"While we watched the Russians seemed to tire of shooting holes in an inoffensive hill. They began to try chance shots to the right and to the left. It wasn't many minutes before I realized that, standing near a battery, the execution of which must have been noted on the Russian side, I had a fine chance of experiencing shrapnel bursting overhead. It was a queer sensation to peer through field glasses and see the Russian shells veer a few hundred feet to the right. I saw one strike a windmill, shattering the long arms and crumpling it over in a slow burning heap. Then we beat a retreat, further toward the center.
"We had been standing behind a slight declivity.
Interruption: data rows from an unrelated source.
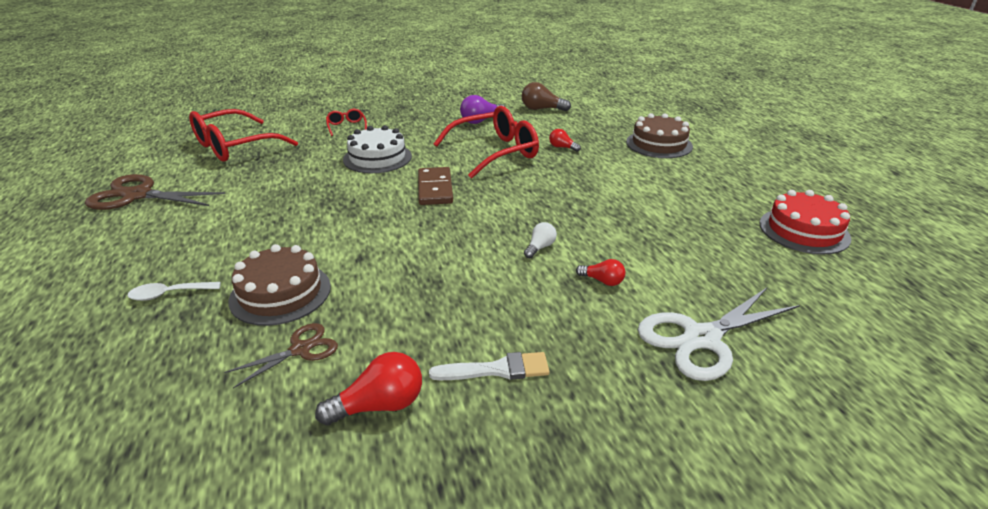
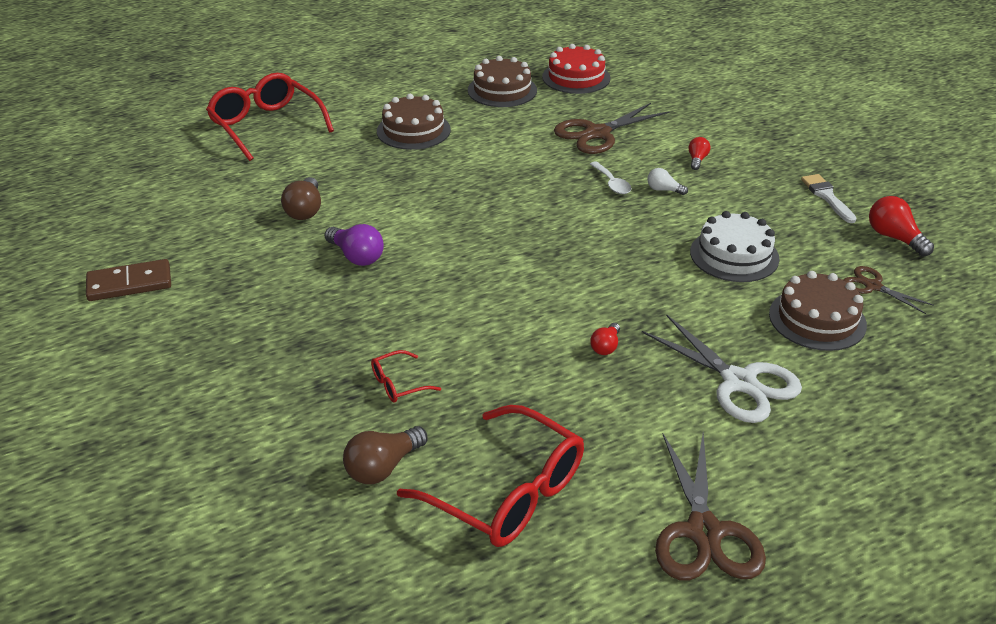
camera: 100 degrees left, 5 degrees up
(169, 294) = (866, 392): white spoon -> white spoon (611, 183)
(286, 121) = (383, 467): none -> brown light bulb
(377, 158) = (506, 325): white cake -> white cake (734, 255)
(435, 189) = (576, 264): brown domino -> brown domino (129, 283)
(495, 152) = (462, 233): red glasses -> red glasses (266, 125)
(562, 147) = (436, 189): red light bulb -> red light bulb (606, 347)
(662, 226) = (597, 133): none -> brown scissors
(701, 338) = (741, 125): white scissors -> white scissors (739, 382)
(752, 186) = (502, 90): none -> brown cake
I hadn't caught a glimpse of the enemy. Shells were the only things that apprised us of the Russian nearness. But as we passed out on an open field, considerably out of range of the field guns, I could see occasional flashes that bespoke field pieces, a mile or so away.
RUSSIAN INFANTRY CHARGES
"Back behind us, on the extreme left, I was told the Russians were attacking the German trenches by an infantry charge, the German field telephone service having apprised the commanders along the front. With glasses we could see a faint line of what must have been the Russian infantry rushing across the open fields.
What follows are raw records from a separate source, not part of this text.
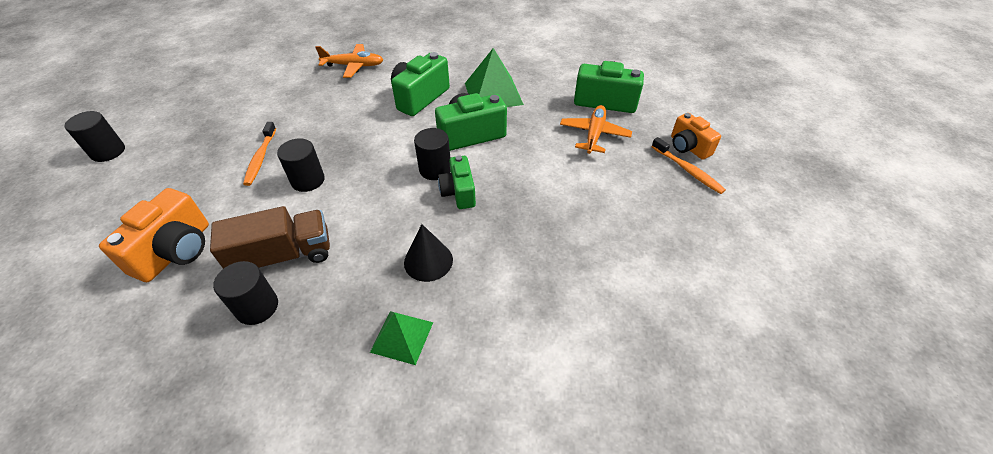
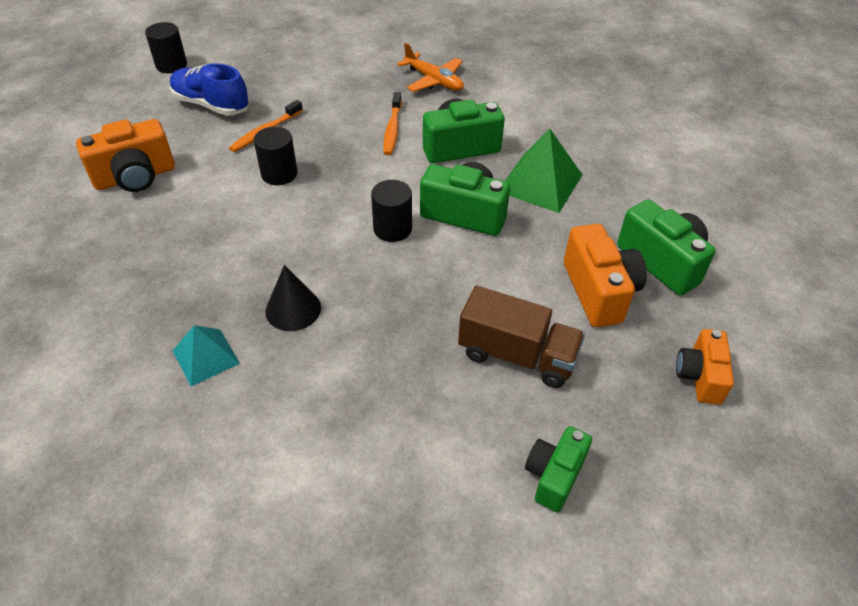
camera: 40 degrees right, 0 degrees up
(186, 162) = (211, 105): none -> blue shoe
(257, 307) = (140, 258): black cylinder -> none
(283, 256) = (196, 229): brown truck -> brown truck (517, 355)
(402, 337) = (206, 357): green pyramid -> turquoise pyramid
(459, 192) = (388, 265): green camera -> green camera (554, 476)
(594, 134) = (599, 291): orange plane -> orange camera
(688, 170) = (662, 401): orange toothbrush -> orange toothbrush (392, 129)

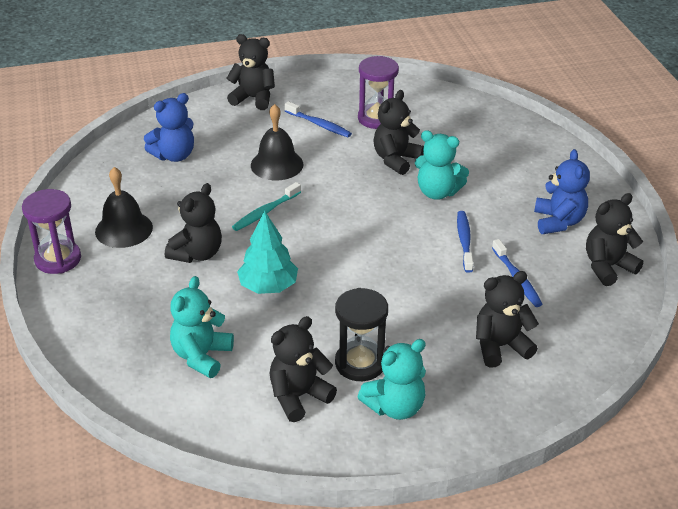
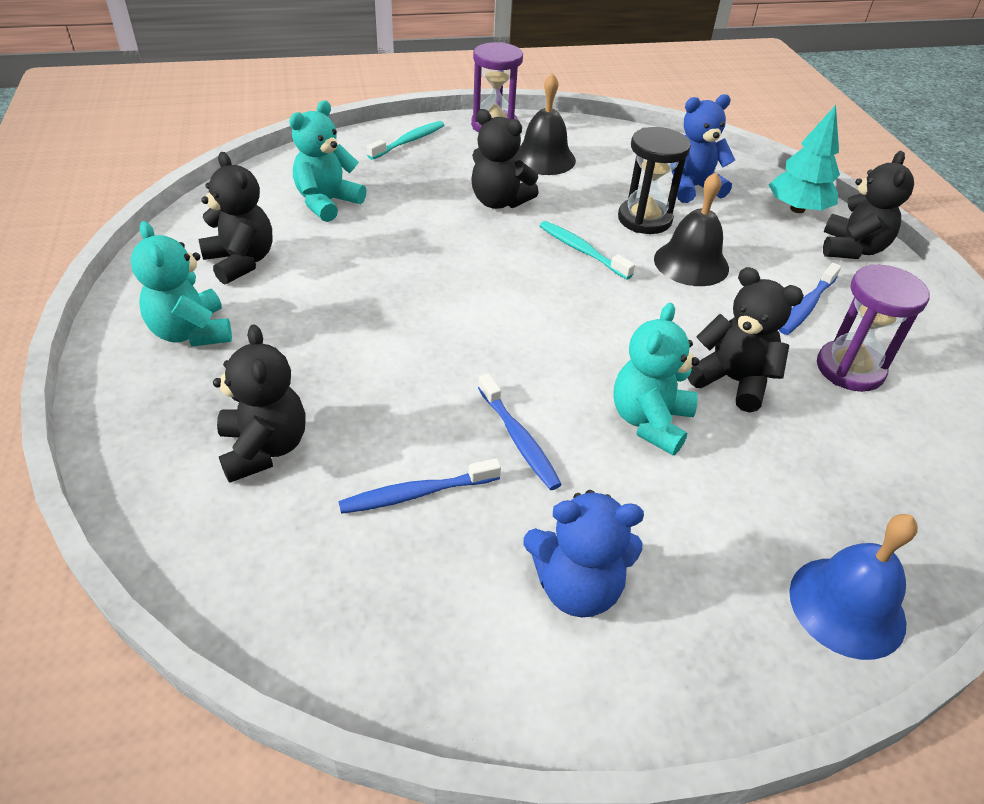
camera: 90 degrees right, 5 degrees up
(86, 313) = (409, 141): none -> turquoise toothbrush
(174, 155) = (692, 188): blue teddy bear -> blue teddy bear turned 105 degrees clockwise
(201, 356) = (327, 203): turquoise teddy bear -> turquoise teddy bear turned 75 degrees counterclockwise
(268, 286) = (433, 248): turquoise tree -> turquoise tree (797, 209)
(360, 363) = (278, 310): black hourglass -> black hourglass (644, 219)
(464, 241) = (519, 439): blue toothbrush -> blue toothbrush turned 60 degrees clockwise
(541, 145) = (847, 606): none -> blue bell
(607, 267) = (433, 646): black teddy bear -> none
"We passed on to the center, going slightly to the rear for horses. As we arrived at the right wing we witnessed the last of a Russian infantry advance at that end. The wave of Russians had swept nearly to the German trenches, situated between two sections of field artillery, and there had been repulsed. Russians were smeared across in front of these pits, dead, dying, or wounded—cut down by the terrible spray of German machine guns.
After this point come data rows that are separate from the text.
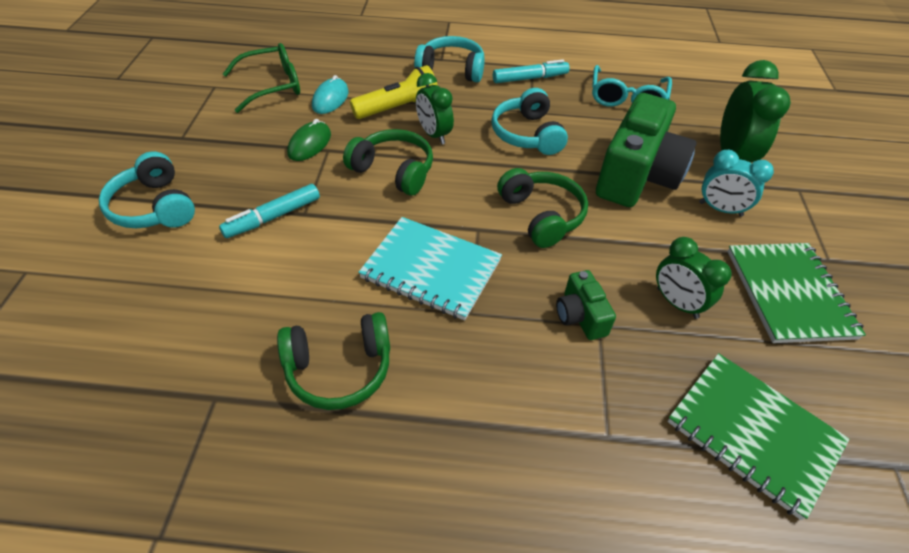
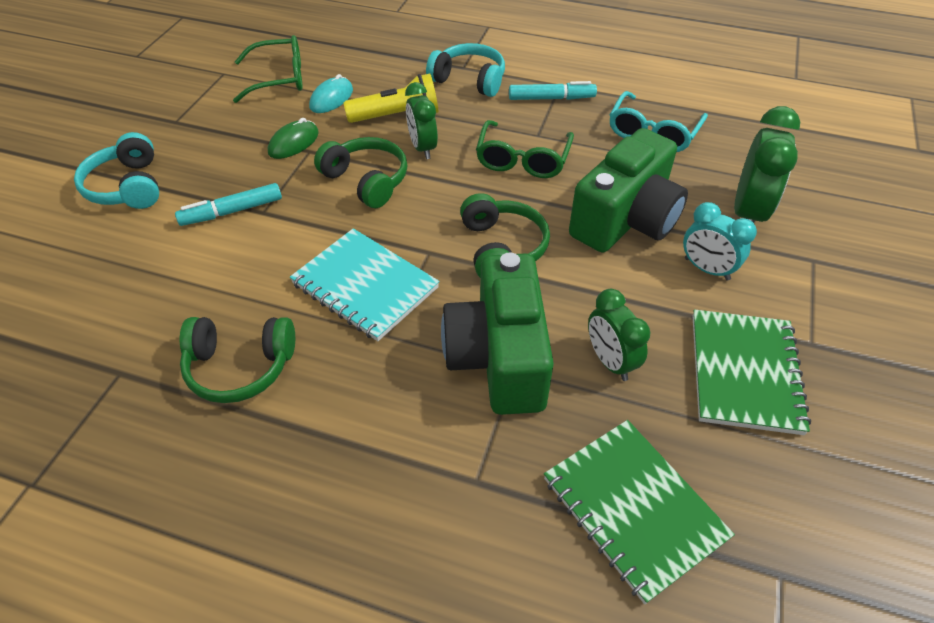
camera: 15 degrees right, 0 degrees up
(527, 134) = (522, 159): turquoise headphones -> green glasses
(580, 316) = (499, 357): green camera -> green camera, size x2.14

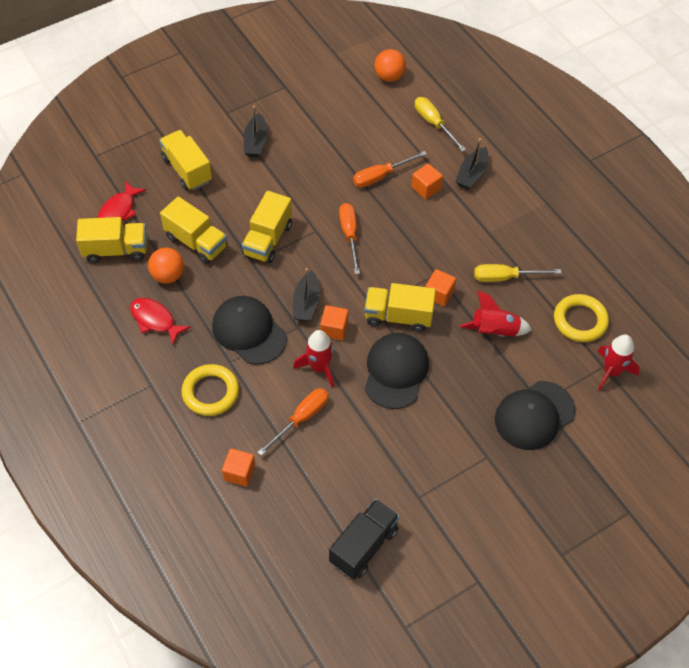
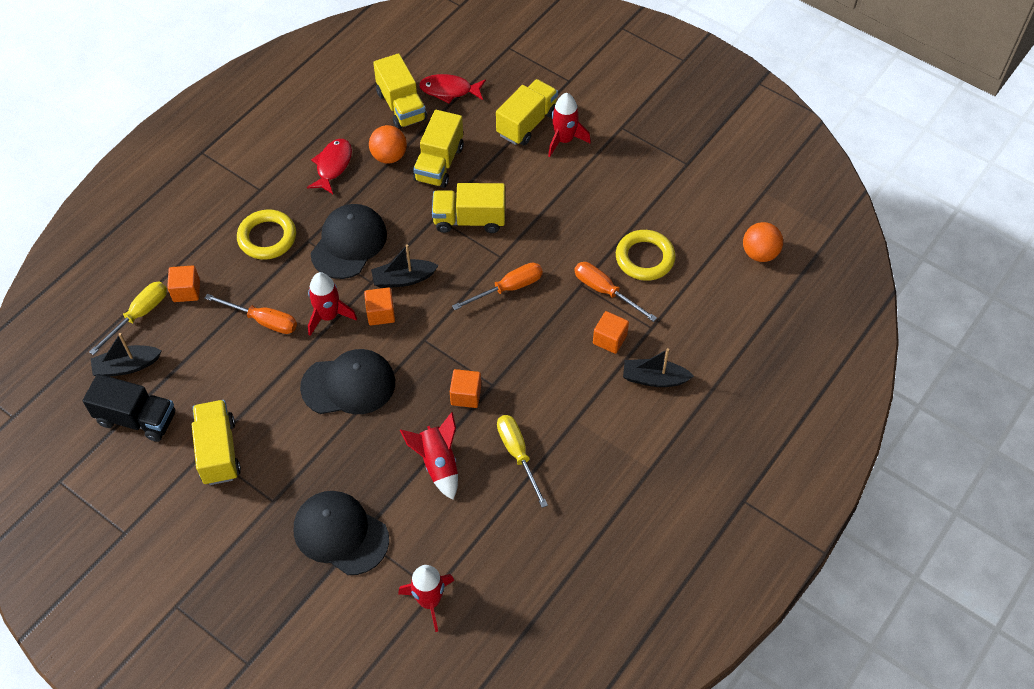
camera: 70 degrees right, 0 degrees up
(219, 152) = (564, 140): none -> red rocket
(255, 142) = (594, 165): black boat -> black boat (127, 366)
(398, 316) = (420, 366): yellow truck -> yellow truck (218, 451)
(434, 123) = (711, 318): yellow screwdriver -> yellow screwdriver (139, 315)
(580, 320) = (489, 549): yellow ring -> yellow ring (645, 258)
"I got up to the trenches as the German fire slackened because of the lack of targets. The Russians had gone back. Strewn in the trenches were countless empty shells, the bullets of which had, as it looked to inexpert eyes, slain thousands. As a matter of fact, there were hundreds of dead in the field ahead.
GUN BARRELS SIZZLING HOT
"German infantrymen spat on their rapid firers as we reached the trench and delightedly called our attention to the sizzle that told how hot the barrels were from the firing.
"The men stretched their cramped limbs, helped a few wounded to the rear, and waited for breakfast. It was not long forthcoming. Small lines of men struggling along tinder steaming buckets came hurrying up to the accompaniment of cheers and shouts. They bore soup that the men in the trenches gulped down ravenously. Meanwhile men with the white brassard and the red Geneva cross were busy out in the open, lending succor to the Russian wounded. The battle seemed to have come to a sudden halt.
"But even as I was getting soup, the artillery fusillade broke forth again. From 9 o'clock to noon the Russians hurled their heavy shells at the German trenches and the German guns. The German batteries replied slowly.